TASK BRIEF: Each record is to be copied exactly, with its pictures left behind.

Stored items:

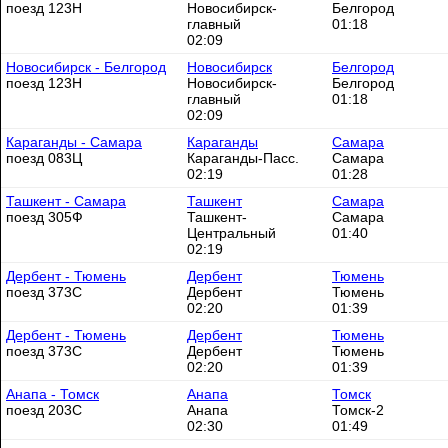
поезд 123Н
Новосибирск-
Белгород
главный
01:18
02:09
Новосибирск - Белгород
Новосибирск
Белгород
поезд 123Н
Новосибирск-
Белгород
главный
01:18
02:09
Караганды - Самара
Караганды
Самара
поезд 083Ц
Караганды-Пасс.
Самара
02:19
01:28
Ташкент - Самара
Ташкент
Самара
поезд 305Ф
Ташкент-
Самара
Центральный
01:40
02:19
Дербент - Тюмень
Дербент
Тюмень
поезд 373С
Дербент
Тюмень
02:20
01:39
Дербент - Тюмень
Дербент
Тюмень
поезд 373С
Дербент
Тюмень
02:20
01:39
Анапа - Томск
Анапа
Томск
поезд 203С
Анапа
Томск-2
02:30
01:49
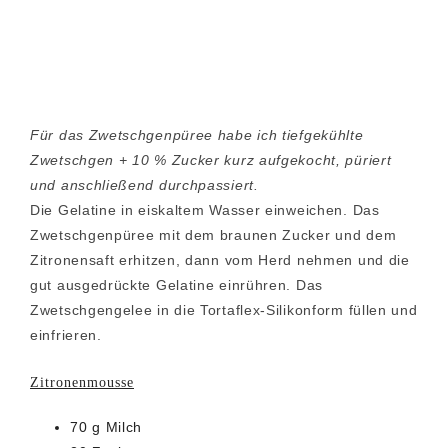
Für das Zwetschgenpüree habe ich tiefgekühlte
Zwetschgen + 10 % Zucker kurz aufgekocht, püriert
und anschließend durchpassiert.
Die Gelatine in eiskaltem Wasser einweichen. Das
Zwetschgenpüree mit dem braunen Zucker und dem
Zitronensaft erhitzen, dann vom Herd nehmen und die
gut ausgedrückte Gelatine einrühren. Das
Zwetschgengelee in die Tortaflex-Silikonform füllen und
einfrieren.
Zitronenmousse
70 g Milch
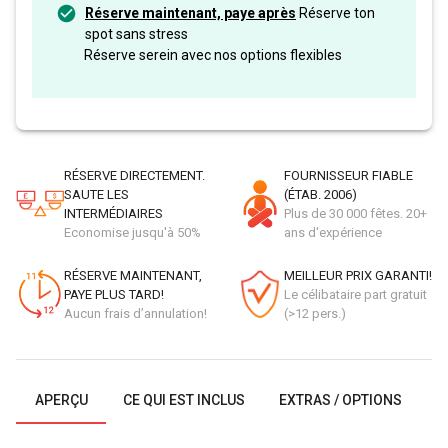
Réserve maintenant, paye après
Réserve ton
spot sans stress
Réserve serein avec nos options flexibles
RÉSERVE DIRECTEMENT.
FOURNISSEUR FIABLE
SAUTE LES
(ÉTAB. 2006)
INTERMÉDIAIRES
Plus de 30 000 fêtes. 20+
Economise jusqu'à 50%
ans d'expérience
RÉSERVE MAINTENANT,
MEILLEUR PRIX GARANTI!
PAYE PLUS TARD!
Le célibataire part gratuit
Aucun frais d’annulation!
(>12 pers.)
APERÇU
CE QUI EST INCLUS
EXTRAS / OPTIONS
G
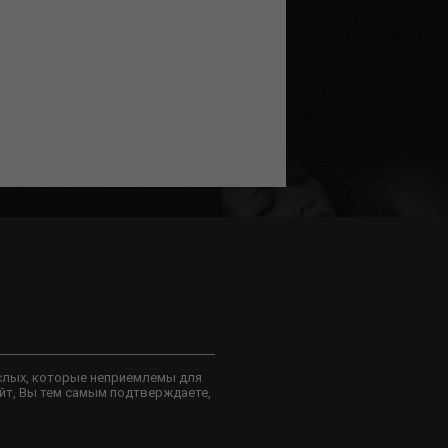
слых, которые неприемлемы для
йт, Вы тем самым подтверждаете,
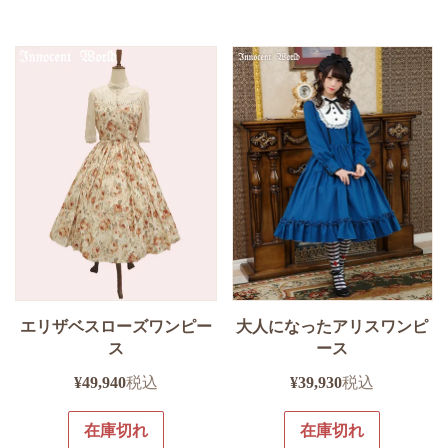
エリザベスローズワンピー
大人になったアリスワンピ
ス
ース
¥
49,940
税込
¥
39,930
税込
在庫切れ
在庫切れ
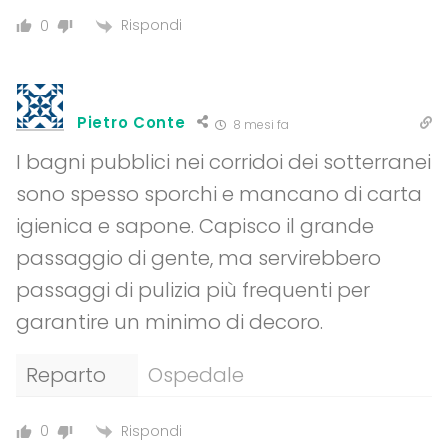
Rispondi
0
Pietro Conte
8 mesi fa
I bagni pubblici nei corridoi dei sotterranei
sono spesso sporchi e mancano di carta
igienica e sapone. Capisco il grande
passaggio di gente, ma servirebbero
passaggi di pulizia più frequenti per
garantire un minimo di decoro.
Reparto
Ospedale
Rispondi
0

RESPONSE TO THE EXERCISE:
поезд 123Н
Новосибирск-
Белгород
главный
01:18
02:09
Новосибирск - Белгород
Новосибирск
Белгород
поезд 123Н
Новосибирск-
Белгород
главный
01:18
02:09
Караганды - Самара
Караганды
Самара
поезд 083Ц
Караганды-Пасс.
Самара
02:19
01:28
Ташкент - Самара
Ташкент
Самара
поезд 305Ф
Ташкент-
Самара
Центральный
01:40
02:19
Дербент - Тюмень
Дербент
Тюмень
поезд 373С
Дербент
Тюмень
02:20
01:39
Дербент - Тюмень
Дербент
Тюмень
поезд 373С
Дербент
Тюмень
02:20
01:39
Анапа - Томск
Анапа
Томск
поезд 203С
Анапа
Томск-2
02:30
01:49
Für das Zwetschgenpüree habe ich tiefgekühlte
Zwetschgen + 10 % Zucker kurz aufgekocht, püriert
und anschließend durchpassiert.
Die Gelatine in eiskaltem Wasser einweichen. Das
Zwetschgenpüree mit dem braunen Zucker und dem
Zitronensaft erhitzen, dann vom Herd nehmen und die
gut ausgedrückte Gelatine einrühren. Das
Zwetschgengelee in die Tortaflex-Silikonform füllen und
einfrieren.
Zitronenmousse
70 g Milch
Réserve maintenant, paye après
Réserve ton
spot sans stress
Réserve serein avec nos options flexibles
RÉSERVE DIRECTEMENT.
FOURNISSEUR FIABLE
SAUTE LES
(ÉTAB. 2006)
INTERMÉDIAIRES
Plus de 30 000 fêtes. 20+
Economise jusqu'à 50%
ans d'expérience
RÉSERVE MAINTENANT,
MEILLEUR PRIX GARANTI!
PAYE PLUS TARD!
Le célibataire part gratuit
Aucun frais d’annulation!
(>12 pers.)
APERÇU
CE QUI EST INCLUS
EXTRAS / OPTIONS
G
слых, которые неприемлемы для
йт, Вы тем самым подтверждаете,
エリザベスローズワンピー
大人になったアリスワンピ
ス
ース
¥
49,940
税込
¥
39,930
税込
在庫切れ
在庫切れ
Rispondi
0
Pietro Conte
8 mesi fa
I bagni pubblici nei corridoi dei sotterranei
sono spesso sporchi e mancano di carta
igienica e sapone. Capisco il grande
passaggio di gente, ma servirebbero
passaggi di pulizia più frequenti per
garantire un minimo di decoro.
Reparto
Ospedale
Rispondi
0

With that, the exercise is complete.